Postato da Redazione Radio WOW il 11 Settembre 2026

Come si parla ai non convinti?«I social da una parte ma l’80% degli italiani decide ancora via televisione. Dobbiamo imparare che i diritti sono quella cosa che interessa solo a chi ne è toccato e questa è la loro gravissima fragilità. I diritti sono così, ahimè, come l’aria, te ne accorgi solo quando ti manca, altrimenti la dai per scontata».«Il risultato del ’78 fu un insieme di referendum, non violenza, di tutti gli strumenti di cui disponevamo. Per ottenere il via libera, la legge 194 ha dovuto subire un sacco di compromessi, ma c’era, funzionava e adesso invece siamo ridotti così. Io non vedo grandi movimenti delle donne nelle regioni più colpite dall’obiezione di coscienza come Marche, Umbria o Molise. Forse perché non è difficile fare del turismo sanitario a Bologna, non lo so perché, ma per me è stupefacente».«Mi spaventano le politiche di questa destra sia sul piano europeo, che sul piano economico, su quello dei diritti non ne parliamo, come sul piano dell’immigrazione.

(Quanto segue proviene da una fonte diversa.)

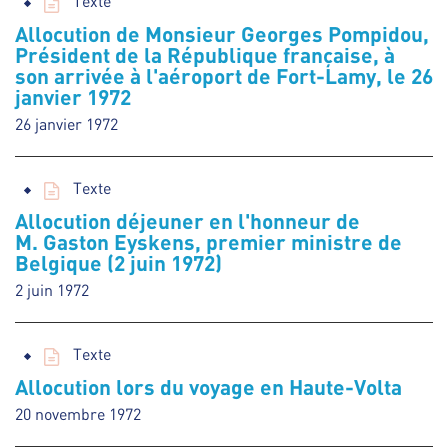
Texte
Allocution de Monsieur Georges Pompidou,
Président de la République française, à
son arrivée à l'aéroport de Fort-Lamy, le 26
janvier 1972
26 janvier 1972
Texte
Allocution déjeuner en l'honneur de
M. Gaston Eyskens, premier ministre de
Belgique (2 juin 1972)
2 juin 1972
Texte
Allocution lors du voyage en Haute-Volta
20 novembre 1972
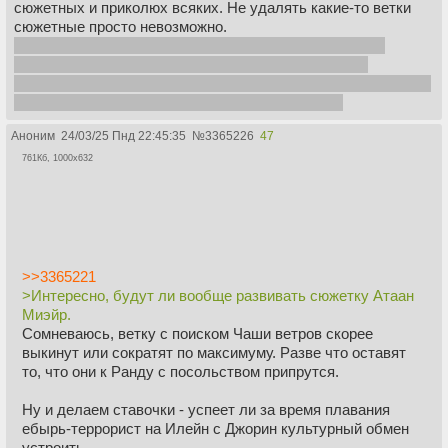
сюжетных и приколюх всяких. Не удалять какие-то ветки
сюжетные просто невозможно.
Да и в перспективе прок от кораблей сомнительный в
военном плане, когда открыто перемещение, да и в
экономическом можно у мага купить за бабки портальчик на
пол часика. Не понимал этого момента в книгах
Аноним
24/03/25 Пнд 22:45:35
№
3365226
47
761Кб, 1000x632
>>3365221
>Интересно, будут ли вообще развивать сюжетку Атаан
Миэйр.
Сомневаюсь, ветку с поиском Чаши ветров скорее
выкинут или сократят по максимуму. Разве что оставят
то, что они к Ранду с посольством припрутся.
Ну и делаем ставочки - успеет ли за время плавания
ебырь-террорист на Илейн с Джорин культурный обмен
устроить.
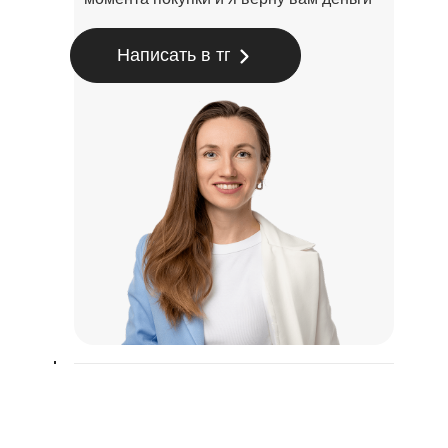
Написать в тг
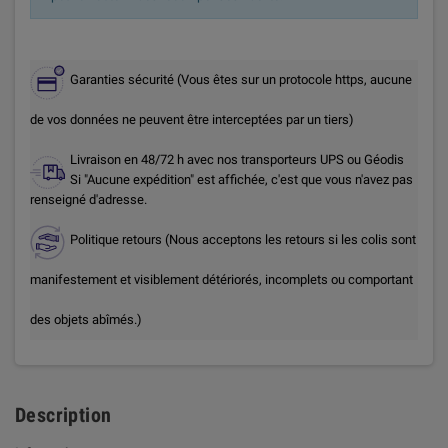
Garanties sécurité (Vous êtes sur un protocole https, aucune
de vos données ne peuvent être interceptées par un tiers)
Livraison en 48/72 h avec nos transporteurs UPS ou Géodis
Si "Aucune expédition" est affichée, c'est que vous n'avez pas
renseigné d'adresse.
Politique retours (Nous acceptons les retours si les colis sont
manifestement et visiblement détériorés, incomplets ou comportant
des objets abîmés.)
Description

In realtà la destra ha una visione della società completamente diversa da quella che io intendo come una società basata sullo stato di diritto. Che il futuro leader eventuale si chiami Meloni o Salvini non m’importa, quello che mi preoccupano sono le politiche che propongono rispetto al futuro che io penso sia desiderabile per il nostro Paese. Quindi, a maggior ragione, mi fa arrabbiare quel 40% che non va a votare».«Credo che andrò in sede, se avranno aggiustato l’ascensore».